Une des raisons du regain du « documentaire » ces temps-ci, c’est que, par sa relation inconfortable, mal commode avec « le réel », il est beaucoup plus impliqué, absorbé et même étranglé par le genre de problèmes que j’évoque. C’est là sa chance d’être intéressant, de pouvoir suggérer et vibrer. Il a plus de chance de montrer de brefs et denses moments de complète liberté. Des moments qui sont des percées dans les murs de la prison où nous vivons et que nous nous sommes en partie créée. Ces moments adviennent lorsqu’on éprouve la fraîche impression de voir pour la première fois, une fraîcheur comme celle d’une fenêtre qu’on ouvre dans une chambre de malade.

Ce qui est vrai du « documentaire » est vrai de tout travail cinématographique qui établit cette relation confuse, trouble et troublante avec « les choses comme elles sont ».

Le fait de se sentir au milieu de choses qu’on peut aisément définir (qui joue et qui est « réel » ? qui contrôle ? qu’est-ce qui a été prévu, qu’est ce qui a été trouvé ? qu’est-ce qui est tournage, qu’est-ce qui est montage ? qu’est-ce qui est choix ou bien hasard ?), le fait de prendre littéralement comme sujet la relation au monde qui nous entoure fait accéder ce genre de réalisation à un riche territoire. Un film de ce type a une relation asynchrone, voire antagoniste, avec le Pouvoir et l’un de ses composants majeurs, la télévision. Comment en irait-il autrement ? Son atmosphère est essentiellement ambigüe, alors que le Pouvoir dicte « ça, c’est ça, point à la ligne ! » Vu les conditions de production (qui fonctionnent comme un système de contrôle), ce genre de réalisation est inévitablement renégate et hors la loi.
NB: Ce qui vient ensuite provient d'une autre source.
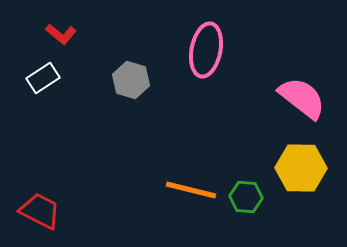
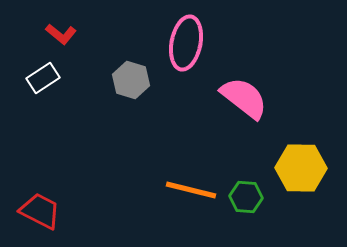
pink ellipse: moved 20 px left, 7 px up
pink semicircle: moved 58 px left
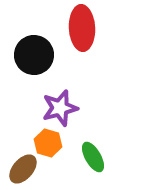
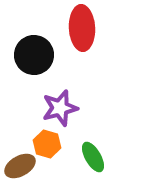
orange hexagon: moved 1 px left, 1 px down
brown ellipse: moved 3 px left, 3 px up; rotated 20 degrees clockwise
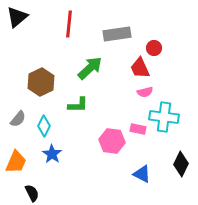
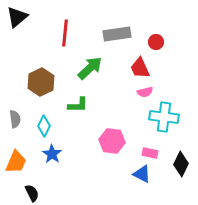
red line: moved 4 px left, 9 px down
red circle: moved 2 px right, 6 px up
gray semicircle: moved 3 px left; rotated 48 degrees counterclockwise
pink rectangle: moved 12 px right, 24 px down
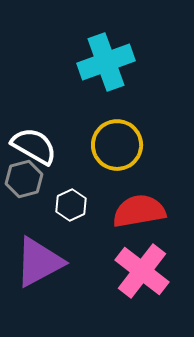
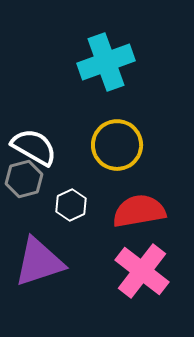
white semicircle: moved 1 px down
purple triangle: rotated 10 degrees clockwise
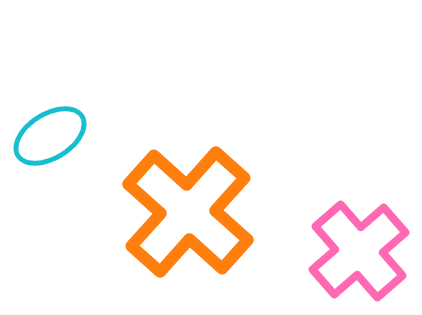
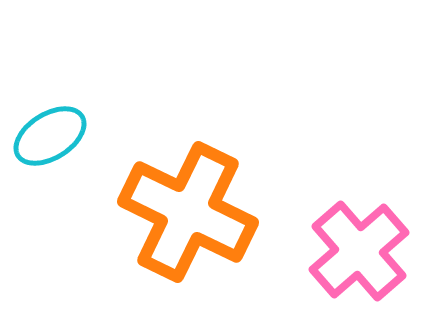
orange cross: rotated 16 degrees counterclockwise
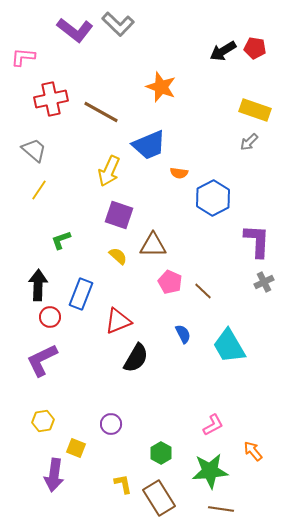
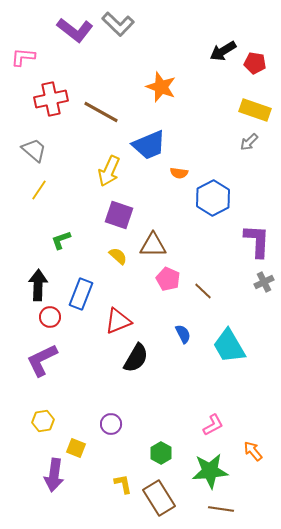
red pentagon at (255, 48): moved 15 px down
pink pentagon at (170, 282): moved 2 px left, 3 px up
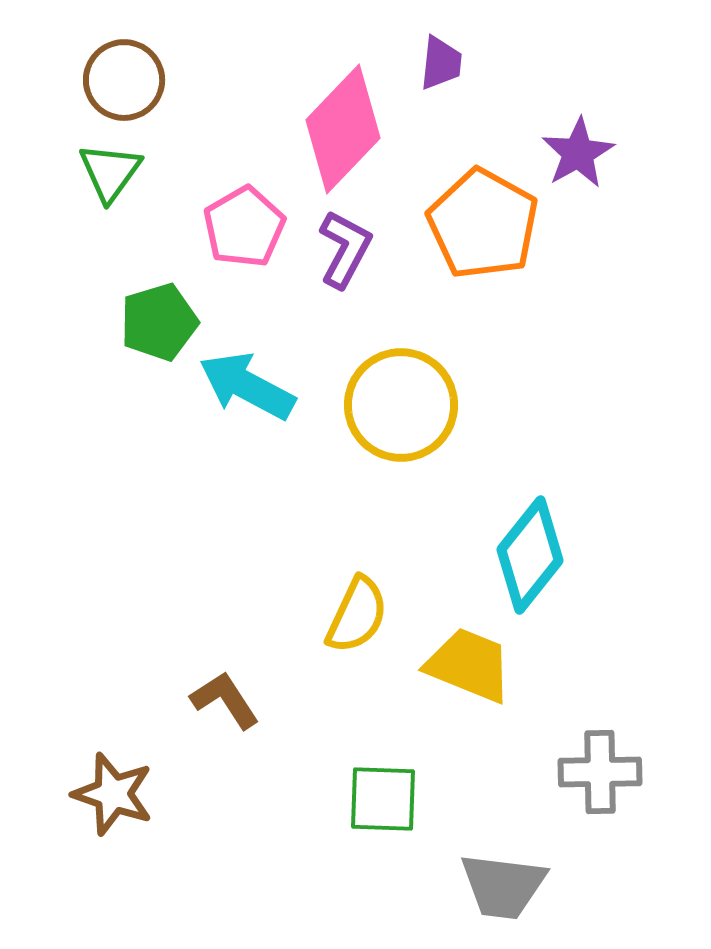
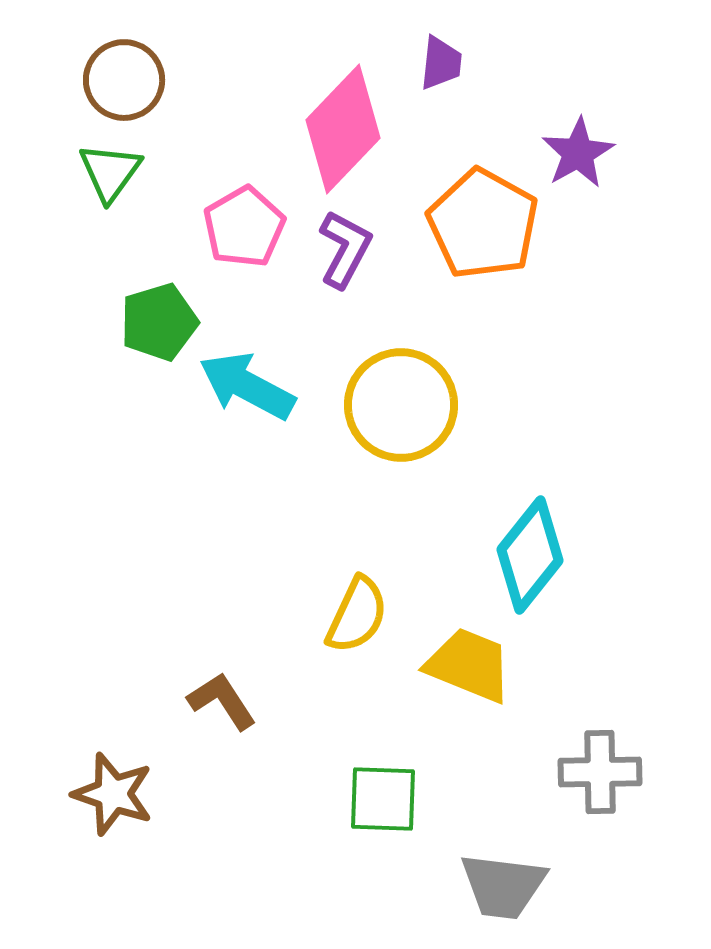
brown L-shape: moved 3 px left, 1 px down
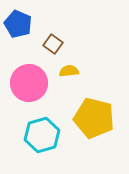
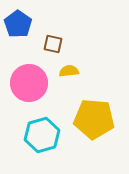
blue pentagon: rotated 12 degrees clockwise
brown square: rotated 24 degrees counterclockwise
yellow pentagon: moved 1 px down; rotated 9 degrees counterclockwise
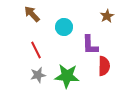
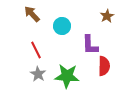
cyan circle: moved 2 px left, 1 px up
gray star: moved 1 px up; rotated 28 degrees counterclockwise
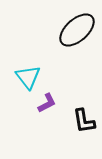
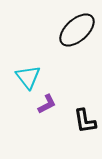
purple L-shape: moved 1 px down
black L-shape: moved 1 px right
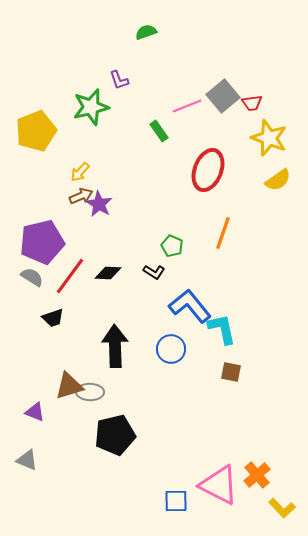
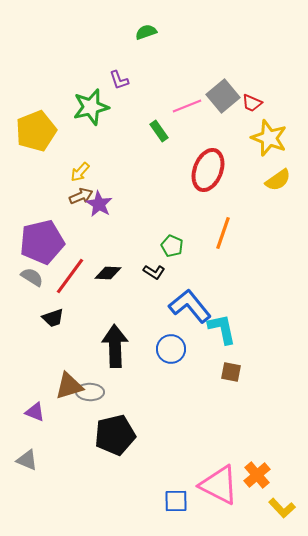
red trapezoid: rotated 30 degrees clockwise
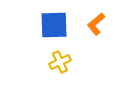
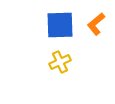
blue square: moved 6 px right
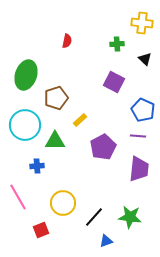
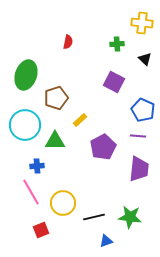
red semicircle: moved 1 px right, 1 px down
pink line: moved 13 px right, 5 px up
black line: rotated 35 degrees clockwise
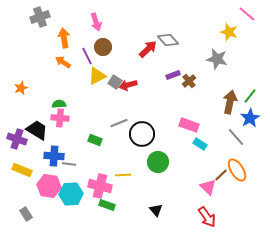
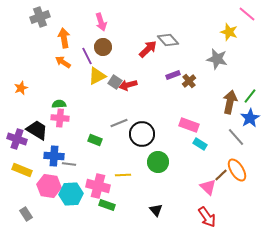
pink arrow at (96, 22): moved 5 px right
pink cross at (100, 186): moved 2 px left
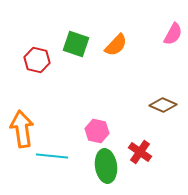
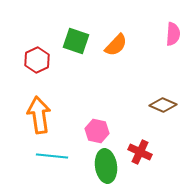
pink semicircle: rotated 25 degrees counterclockwise
green square: moved 3 px up
red hexagon: rotated 20 degrees clockwise
orange arrow: moved 17 px right, 14 px up
red cross: rotated 10 degrees counterclockwise
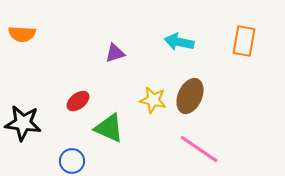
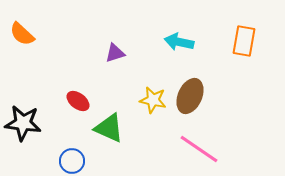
orange semicircle: rotated 40 degrees clockwise
red ellipse: rotated 75 degrees clockwise
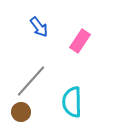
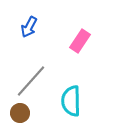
blue arrow: moved 10 px left; rotated 65 degrees clockwise
cyan semicircle: moved 1 px left, 1 px up
brown circle: moved 1 px left, 1 px down
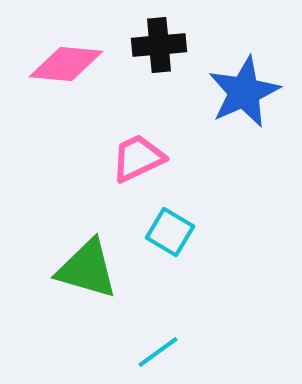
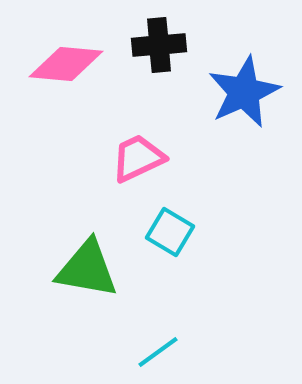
green triangle: rotated 6 degrees counterclockwise
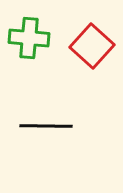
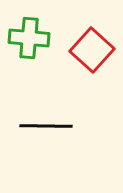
red square: moved 4 px down
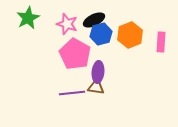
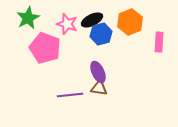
black ellipse: moved 2 px left
orange hexagon: moved 13 px up
pink rectangle: moved 2 px left
pink pentagon: moved 30 px left, 6 px up; rotated 8 degrees counterclockwise
purple ellipse: rotated 30 degrees counterclockwise
brown triangle: moved 3 px right, 1 px down
purple line: moved 2 px left, 2 px down
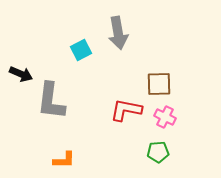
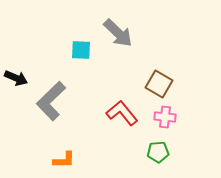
gray arrow: rotated 36 degrees counterclockwise
cyan square: rotated 30 degrees clockwise
black arrow: moved 5 px left, 4 px down
brown square: rotated 32 degrees clockwise
gray L-shape: rotated 39 degrees clockwise
red L-shape: moved 4 px left, 3 px down; rotated 40 degrees clockwise
pink cross: rotated 20 degrees counterclockwise
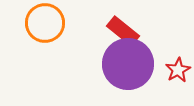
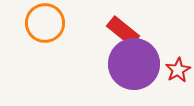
purple circle: moved 6 px right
C’est tout aussi vrai par rapport aux histoires de long métrage, qui se présentent comme la flotte du Réality Film Studio, énormes bateaux lisses labourant les mers épaisses, déplaçant l’eau plutôt que se mouvant avec elle, s’imposant de tout leurs poids dans l’étroit sillon qu’ils découpent… Des films (et leurs fabricants) méticuleusement planifiés et assemblés, dont les qualités ont été sélectionnées par une féroce compétition pour des ressources insuffisantes, et qui presque invariablement réaffirment l’immuabilité des choses, du moins des choses comme on croit qu’elles sont. C’est normal : ils représentent le Studio Cinéma de la Réalité.

(traduit de l’américain par François Niney)

(1) Ce qu’écrit ici Robert Kramer évoque le pamphlet du journaliste George Trow Contexte sans contexte : « La télévision travaille à établir des faux contextes et à tenir la chronique du déshabillage des contextes existants ; en fin de compte, à établir un contexte sans contexte et à en tenir la chronique» 1980, traduction française Fayard, Paris, 1999 p.80).

Source : texte écrit en juillet 1993 à l’occasion d’une programmation du GNCR (Groupement national des cinéma de recherche) sur le thème « Dans le réel, la fiction », Paris.